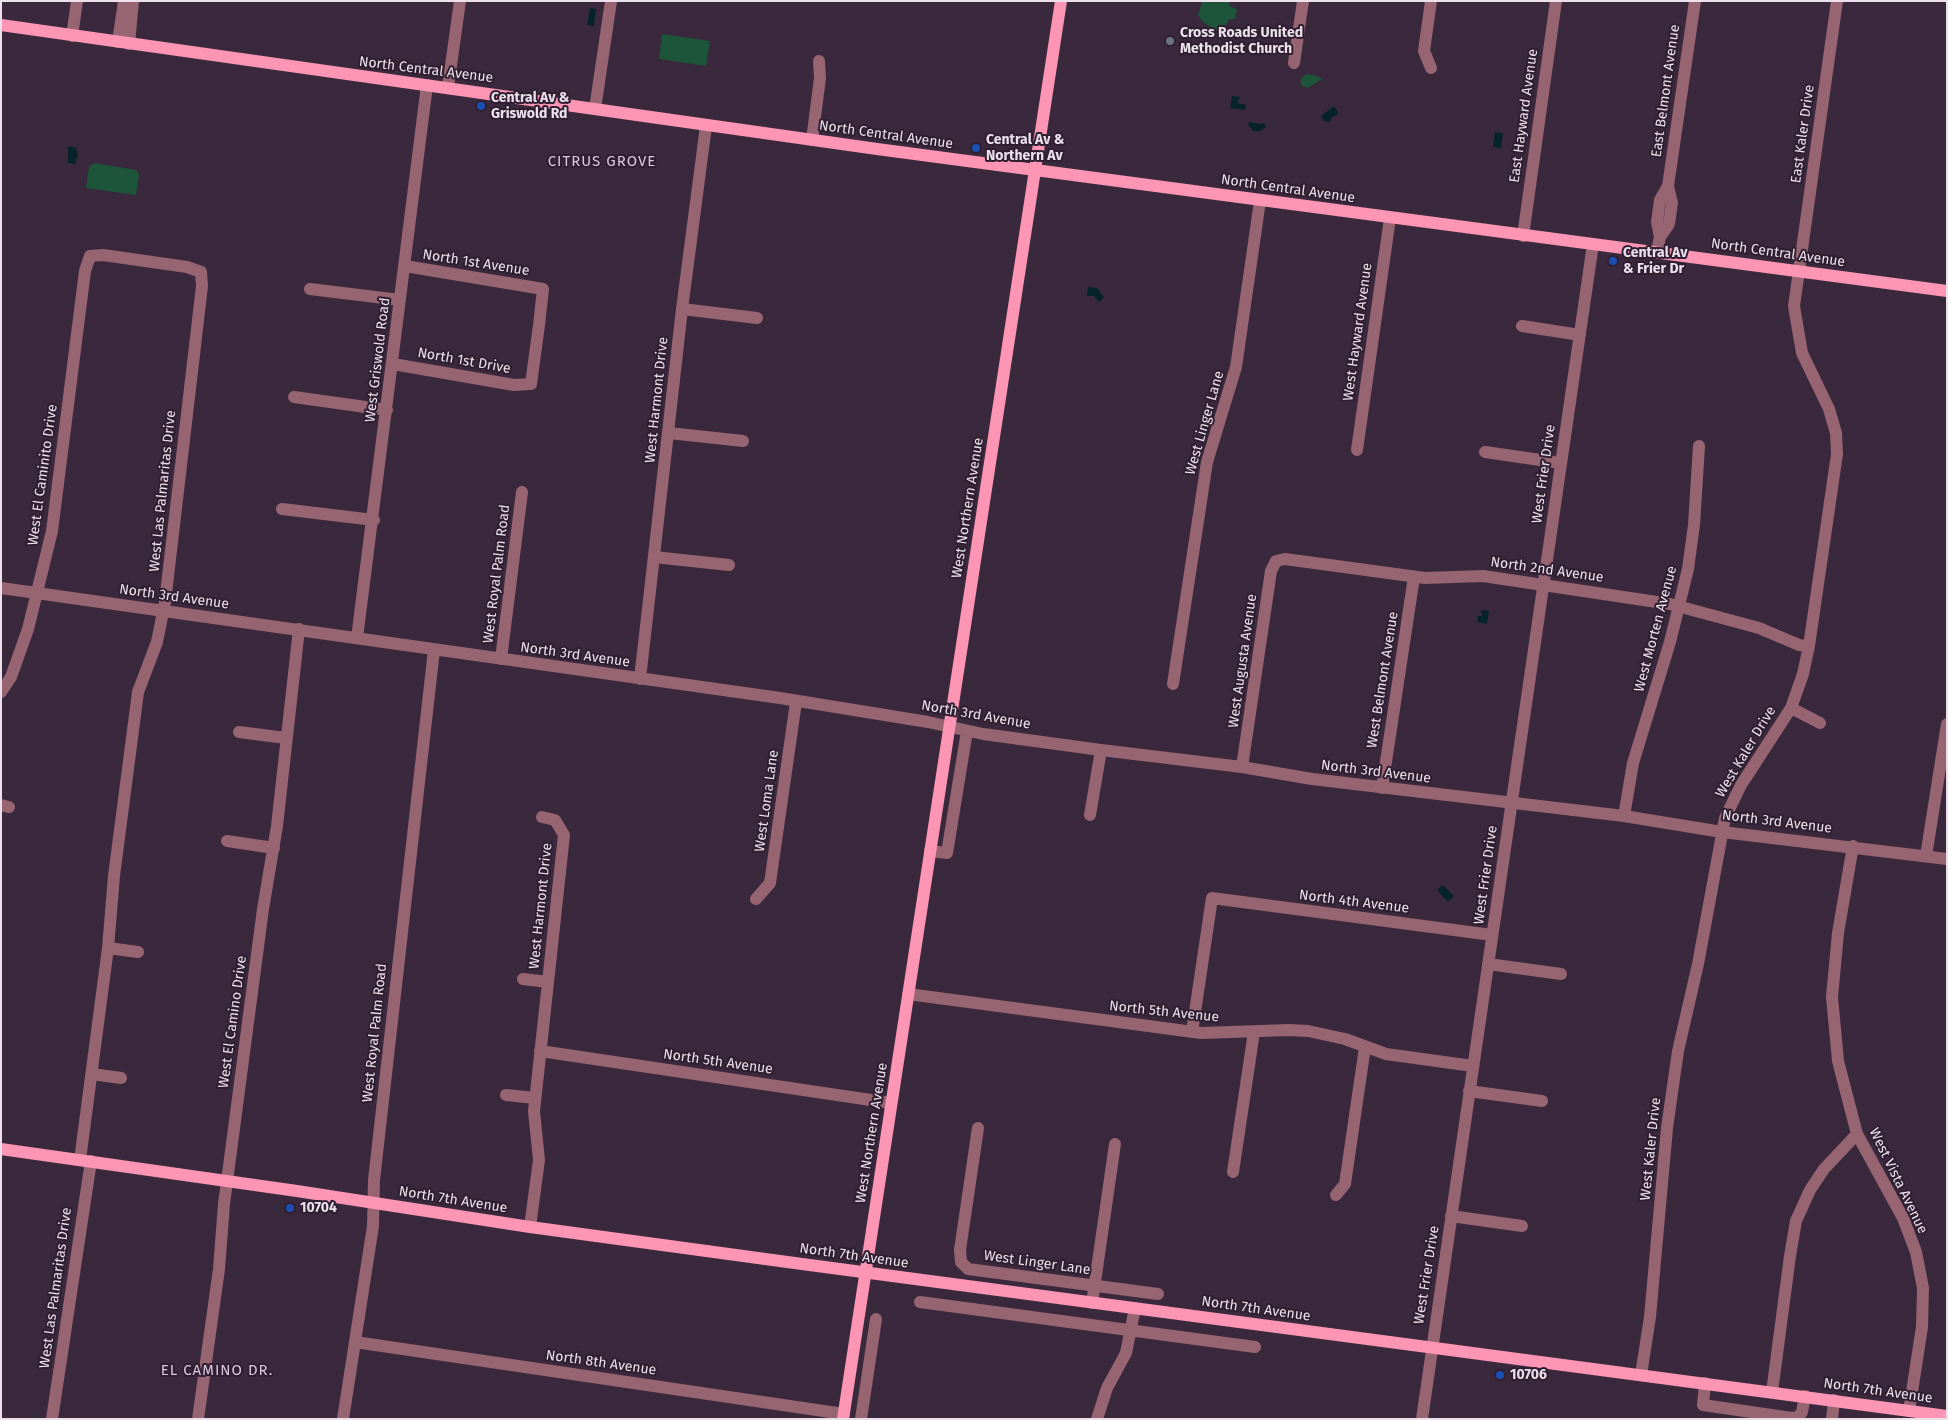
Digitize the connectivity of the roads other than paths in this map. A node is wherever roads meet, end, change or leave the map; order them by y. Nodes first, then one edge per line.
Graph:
1 (70, 1) edge
2 (77, 1) edge
3 (124, 1) edge
4 (133, 1) edge
5 (460, 1) edge
6 (611, 1) edge
7 (1061, 1) edge
8 (1303, 1) edge
9 (1431, 1) edge
10 (1556, 1) edge
11 (1695, 1) edge
12 (1837, 1) edge
13 (1, 25) edge
14 (68, 35) junction
15 (123, 43) junction
16 (819, 61) dead end
17 (1294, 63) dead end
18 (1431, 68) dead end
19 (427, 85) junction
20 (448, 88) junction
21 (596, 109) junction
22 (706, 126) junction
23 (812, 140) junction
24 (1035, 169) junction
25 (1260, 201) junction
26 (1390, 218) junction
27 (1523, 236) junction
28 (1593, 244) junction
29 (1657, 252) junction
30 (90, 256) joint
31 (404, 266) junction
32 (1798, 271) junction
33 (310, 289) dead end
34 (1947, 291) edge
35 (400, 300) junction
36 (682, 309) junction
37 (756, 318) dead end
38 (1522, 326) dead end
39 (1580, 335) junction
40 (393, 364) junction
41 (531, 384) joint
42 (294, 397) dead end
43 (387, 410) junction
44 (669, 433) junction
45 (743, 441) dead end
46 (1699, 446) dead end
47 (1356, 450) dead end
48 (1485, 452) dead end
49 (1561, 463) junction
50 (522, 492) dead end
51 (282, 509) dead end
52 (374, 520) junction
53 (654, 557) junction
54 (1276, 561) joint
55 (729, 565) dead end
56 (1414, 577) junction
57 (1543, 584) junction
58 (1, 588) edge
59 (35, 593) junction
60 (1680, 606) junction
61 (164, 611) junction
62 (298, 629) junction
63 (358, 638) junction
64 (1809, 646) junction
65 (434, 650) junction
66 (502, 659) junction
67 (640, 679) junction
68 (1173, 684) dead end
69 (1, 692) edge
70 (796, 702) junction
71 (1791, 708) junction
72 (1820, 723) dead end
73 (1947, 724) edge
74 (949, 726) junction
75 (967, 730) junction
76 (239, 732) dead end
77 (286, 738) junction
78 (1101, 750) junction
79 (1242, 767) junction
80 (1382, 788) junction
81 (1511, 802) junction
82 (1090, 815) dead end
83 (1624, 816) junction
84 (542, 817) dead end
85 (1722, 832) junction
86 (228, 841) dead end
87 (1853, 846) junction
88 (274, 848) junction
89 (930, 851) junction
90 (1926, 856) junction
91 (1947, 859) edge
92 (756, 899) dead end
93 (1492, 935) junction
94 (108, 948) junction
95 (138, 952) dead end
96 (1488, 964) junction
97 (1561, 974) dead end
98 (523, 979) dead end
99 (548, 982) junction
100 (908, 994) junction
101 (1192, 1032) junction
102 (1254, 1032) junction
103 (1365, 1047) junction
104 (540, 1051) junction
105 (1473, 1066) junction
106 (92, 1074) junction
107 (120, 1078) dead end
108 (1469, 1091) junction
109 (506, 1095) dead end
110 (535, 1098) junction
111 (1542, 1101) dead end
112 (892, 1103) junction
113 (978, 1128) dead end
114 (1857, 1134) junction
115 (1115, 1144) dead end
116 (1, 1149) edge
117 (85, 1160) junction
118 (1233, 1172) dead end
119 (227, 1181) junction
120 (1336, 1195) dead end
121 (374, 1203) junction
122 (1451, 1216) junction
123 (1522, 1226) dead end
124 (530, 1227) junction
125 (865, 1273) junction
126 (1095, 1286) junction
127 (1158, 1294) dead end
128 (920, 1302) dead end
129 (1092, 1303) junction
130 (1135, 1308) junction
131 (876, 1319) dead end
132 (1131, 1331) junction
133 (355, 1342) junction
134 (1254, 1347) dead end
135 (1432, 1347) junction
136 (1641, 1375) junction
137 (1705, 1383) junction
138 (1772, 1392) junction
139 (1805, 1396) junction
140 (1834, 1400) junction
141 (1909, 1411) junction
142 (1947, 1416) edge
143 (844, 1417) edge
144 (52, 1419) edge
145 (198, 1419) edge
146 (343, 1419) edge
147 (861, 1419) edge
148 (1097, 1419) edge
149 (1422, 1419) edge
150 (1832, 1419) edge

1 - 14 street
2 - 14 street
3 - 15 street
4 - 15 street
5 - 20 street
6 - 21 street
7 - 24 main road, West Northern Avenue
8 - 17 street
9 - 18 street
10 - 27 street, East Hayward Avenue
11 - 29 street, East Belmont Avenue
12 - 32 street, East Kaler Drive
13 - 14 main road, North Central Avenue
14 - 15 main road, North Central Avenue
15 - 19 main road, North Central Avenue
16 - 23 street
19 - 20 main road, North Central Avenue
19 - 31 street, West Griswold Road
20 - 21 main road, North Central Avenue
21 - 22 main road, North Central Avenue
22 - 23 main road, North Central Avenue
22 - 36 street, West Harmont Drive
23 - 24 main road, North Central Avenue
24 - 25 main road, North Central Avenue
24 - 74 main road, West Northern Avenue
25 - 26 main road, North Central Avenue
25 - 68 street, West Linger Lane
26 - 27 main road, North Central Avenue
26 - 47 street, West Hayward Avenue
27 - 28 main road, North Central Avenue
28 - 29 main road, North Central Avenue
28 - 39 street, West Frier Drive
29 - 32 main road, North Central Avenue
30 - 59 street, West El Caminito Drive
30 - 61 street, West Las Palmaritas Drive
31 - 35 street, West Griswold Road
31 - 41 street, North 1st Avenue
32 - 34 main road, North Central Avenue
32 - 64 street, West Kaler Drive
33 - 35 street
35 - 40 street, West Griswold Road
36 - 37 street
36 - 44 street, West Harmont Drive
38 - 39 street
39 - 49 street, West Frier Drive
40 - 41 street, North 1st Drive
40 - 43 street, West Griswold Road
42 - 43 street
43 - 52 street, West Griswold Road
44 - 45 street
44 - 53 street, West Harmont Drive
46 - 60 street, West Morten Avenue
48 - 49 street
49 - 57 street, West Frier Drive
50 - 66 street, West Royal Palm Road
51 - 52 street
52 - 63 street, West Griswold Road
53 - 55 street
53 - 67 street, West Harmont Drive
54 - 56 street, North 2nd Avenue
54 - 79 street, West Augusta Avenue
56 - 57 street, North 2nd Avenue
56 - 80 street, West Belmont Avenue
57 - 60 street, North 2nd Avenue
57 - 81 street, West Frier Drive
58 - 59 street, North 3rd Avenue
59 - 61 street, North 3rd Avenue
59 - 69 street, West El Caminito Drive
60 - 64 street, North 2nd Avenue
60 - 83 street, West Morten Avenue
61 - 62 street, North 3rd Avenue
61 - 94 street, West Las Palmaritas Drive
62 - 63 street, North 3rd Avenue
62 - 77 street, West El Camino Drive
63 - 65 street, North 3rd Avenue
64 - 71 street, West Kaler Drive
65 - 66 street, North 3rd Avenue
65 - 121 street, West Royal Palm Road
66 - 67 street, North 3rd Avenue
67 - 70 street, North 3rd Avenue
70 - 74 street, North 3rd Avenue
70 - 92 street, West Loma Lane
71 - 72 street
71 - 85 street, West Kaler Drive
73 - 90 street
74 - 75 street, North 3rd Avenue
74 - 89 main road, West Northern Avenue
75 - 78 street, North 3rd Avenue
75 - 89 street
76 - 77 street
77 - 88 street, West El Camino Drive
78 - 79 street, North 3rd Avenue
78 - 82 street
79 - 80 street, North 3rd Avenue
80 - 81 street, North 3rd Avenue
81 - 83 street, North 3rd Avenue
81 - 93 street, West Frier Drive
83 - 85 street, North 3rd Avenue
84 - 99 street, West Harmont Drive
85 - 87 street, North 3rd Avenue
85 - 136 street, West Kaler Drive
86 - 88 street
87 - 90 street, North 3rd Avenue
87 - 114 street, West Vista Avenue
88 - 119 street, West El Camino Drive
89 - 100 main road, West Northern Avenue
90 - 91 street, North 3rd Avenue
93 - 96 street, West Frier Drive
93 - 101 street, North 4th Avenue
94 - 95 street
94 - 106 street, West Las Palmaritas Drive
96 - 97 street
96 - 105 street, West Frier Drive
98 - 99 street, West Harmont Drive
99 - 104 street, West Harmont Drive
100 - 101 street, North 5th Avenue
100 - 112 main road, West Northern Avenue
101 - 102 street, North 5th Avenue
102 - 103 street, North 5th Avenue
102 - 118 street
103 - 105 street, North 5th Avenue
103 - 120 street
104 - 110 street, West Harmont Drive
104 - 112 street, North 5th Avenue
105 - 108 street, West Frier Drive
106 - 107 street
106 - 117 street, West Las Palmaritas Drive
108 - 111 street
108 - 122 street, West Frier Drive
109 - 110 street
110 - 124 street, West Harmont Drive
112 - 125 main road, West Northern Avenue
113 - 126 street, West Linger Lane
114 - 138 street
114 - 141 street, West Vista Avenue
115 - 126 street
116 - 117 main road, North 7th Avenue
117 - 119 main road, North 7th Avenue
117 - 144 street, West Las Palmaritas Drive
119 - 121 main road, North 7th Avenue
119 - 145 street, West El Camino Drive
121 - 124 main road, North 7th Avenue
121 - 133 street, West Royal Palm Road
122 - 123 street
122 - 135 street, West Frier Drive
124 - 125 main road, North 7th Avenue
125 - 129 main road, North 7th Avenue
125 - 143 main road, West Northern Avenue
126 - 127 street, West Linger Lane
126 - 129 street
128 - 132 street
129 - 130 main road, North 7th Avenue
130 - 132 street
130 - 135 main road, North 7th Avenue
131 - 147 street
132 - 134 street
132 - 148 street
133 - 143 street, North 8th Avenue
133 - 146 street, West Royal Palm Road
135 - 136 main road, North 7th Avenue
135 - 149 street, West Frier Drive
136 - 137 main road, North 7th Avenue
137 - 138 main road, North 7th Avenue
137 - 139 street, North 7th Avenue
138 - 139 main road, North 7th Avenue
139 - 140 main road, North 7th Avenue
140 - 141 main road, North 7th Avenue
140 - 150 street
141 - 142 main road, North 7th Avenue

──────────────────────────────

** WHAT YOU WILL DO **
Please return all lines in the material above that include the word "Belmont".

** YOUR RESPONSE **
11 - 29 street, East Belmont Avenue
56 - 80 street, West Belmont Avenue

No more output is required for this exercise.